- [WHAT TO PRODUCE]: Could you give the data that follows again exactly, without its pictures?

- [SUPPLIED RECORDS]:
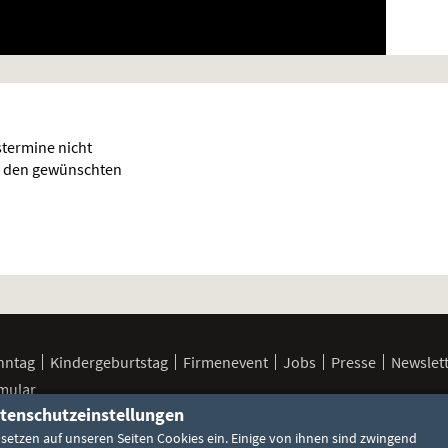
termine nicht
für den gewünschten
nntag
Kindergeburtstag
Firmenevent
Jobs
Presse
Newslet
mular
tenschutzeinstellungen
 setzen auf unseren Seiten Cookies ein. Einige von ihnen sind zwingend
FSK / Jugendschutz
Cookie-Einstellungen
Datenschutzerklä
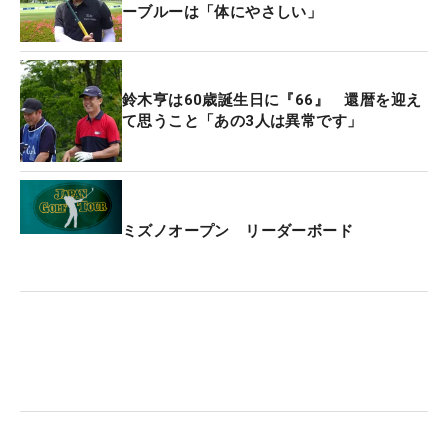
ーブルーは「体にやさしい」
鈴木亨は60歳誕生日に『66』 還暦を迎え
て思うこと「あの3人は異常です」
ミズノオープン リーダーボード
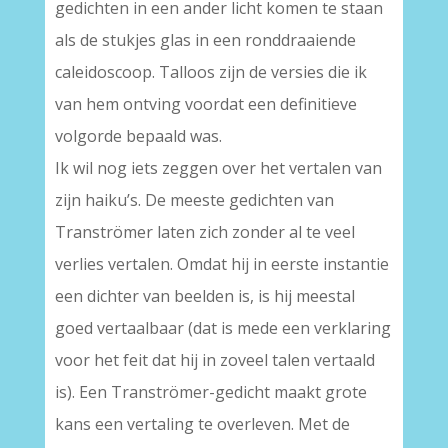
gedichten in een ander licht komen te staan
als de stukjes glas in een ronddraaiende
caleidoscoop. Talloos zijn de versies die ik
van hem ontving voordat een definitieve
volgorde bepaald was.
Ik wil nog iets zeggen over het vertalen van
zijn haiku’s. De meeste gedichten van
Tranströmer laten zich zonder al te veel
verlies vertalen. Omdat hij in eerste instantie
een dichter van beelden is, is hij meestal
goed vertaalbaar (dat is mede een verklaring
voor het feit dat hij in zoveel talen vertaald
is). Een Tranströmer-gedicht maakt grote
kans een vertaling te overleven. Met de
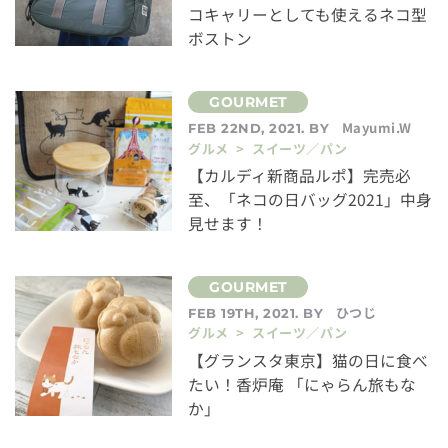
コキャリーとしても使えるネコ型
ボストン
Mayumi.W
FEB 22ND, 2021. BY
グルメ > スイーツ／パン
【カルディ新商品ルポ】完売必
至、「ネコの日バッグ2021」中身
見せます！
ひつじ
FEB 19TH, 2021. BY
グルメ > スイーツ／パン
【グランスタ東京】猫の日に食べ
たい！香炉庵 「にゃらん旅もな
か」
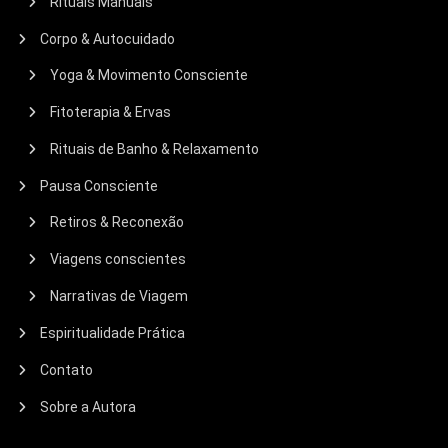
Rituais Manuais
Corpo & Autocuidado
Yoga & Movimento Consciente
Fitoterapia & Ervas
Rituais de Banho & Relaxamento
Pausa Consciente
Retiros & Reconexão
Viagens conscientes
Narrativas de Viagem
Espiritualidade Prática
Contato
Sobre a Autora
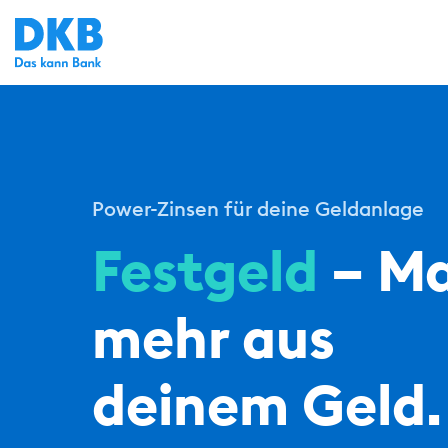
Power-Zinsen für deine Geldanlage
Festgeld
– M
mehr aus
deinem Geld.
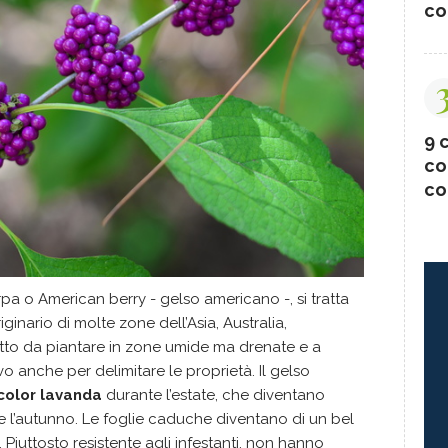
co
9 c
co
co
a o American berry - gelso americano -, si tratta
ginario di molte zone dell’Asia, Australia,
to da piantare in zone umide ma drenate e a
 anche per delimitare le proprietà. Il gelso
 color lavanda
durante l’estate, che diventano
e l’autunno. Le foglie caduche diventano di un bel
 Piuttosto resistente agli infestanti, non hanno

- [TASK RESPONSE]:
termine nicht
für den gewünschten
nntag
Kindergeburtstag
Firmenevent
Jobs
Presse
Newslet
mular
tenschutzeinstellungen
 setzen auf unseren Seiten Cookies ein. Einige von ihnen sind zwingend
FSK / Jugendschutz
Cookie-Einstellungen
Datenschutzerklä
ーブルーは「体にやさしい」
鈴木亨は60歳誕生日に『66』 還暦を迎え
て思うこと「あの3人は異常です」
ミズノオープン リーダーボード
gedichten in een ander licht komen te staan
als de stukjes glas in een ronddraaiende
caleidoscoop. Talloos zijn de versies die ik
van hem ontving voordat een definitieve
volgorde bepaald was.
Ik wil nog iets zeggen over het vertalen van
zijn haiku’s. De meeste gedichten van
Tranströmer laten zich zonder al te veel
verlies vertalen. Omdat hij in eerste instantie
een dichter van beelden is, is hij meestal
goed vertaalbaar (dat is mede een verklaring
voor het feit dat hij in zoveel talen vertaald
is). Een Tranströmer-gedicht maakt grote
kans een vertaling te overleven. Met de
コキャリーとしても使えるネコ型
ボストン
Mayumi.W
FEB 22ND, 2021. BY
グルメ > スイーツ／パン
【カルディ新商品ルポ】完売必
至、「ネコの日バッグ2021」中身
見せます！
ひつじ
FEB 19TH, 2021. BY
グルメ > スイーツ／パン
【グランスタ東京】猫の日に食べ
たい！香炉庵 「にゃらん旅もな
か」
Rituais Manuais
Corpo & Autocuidado
Yoga & Movimento Consciente
Fitoterapia & Ervas
Rituais de Banho & Relaxamento
Pausa Consciente
Retiros & Reconexão
Viagens conscientes
Narrativas de Viagem
Espiritualidade Prática
Contato
Sobre a Autora
Power-Zinsen für deine Geldanlage
Festgeld
– M
mehr aus
deinem Geld.
co
9 c
co
co
a o American berry - gelso americano -, si tratta
ginario di molte zone dell’Asia, Australia,
to da piantare in zone umide ma drenate e a
 anche per delimitare le proprietà. Il gelso
 color lavanda
durante l’estate, che diventano
e l’autunno. Le foglie caduche diventano di un bel
 Piuttosto resistente agli infestanti, non hanno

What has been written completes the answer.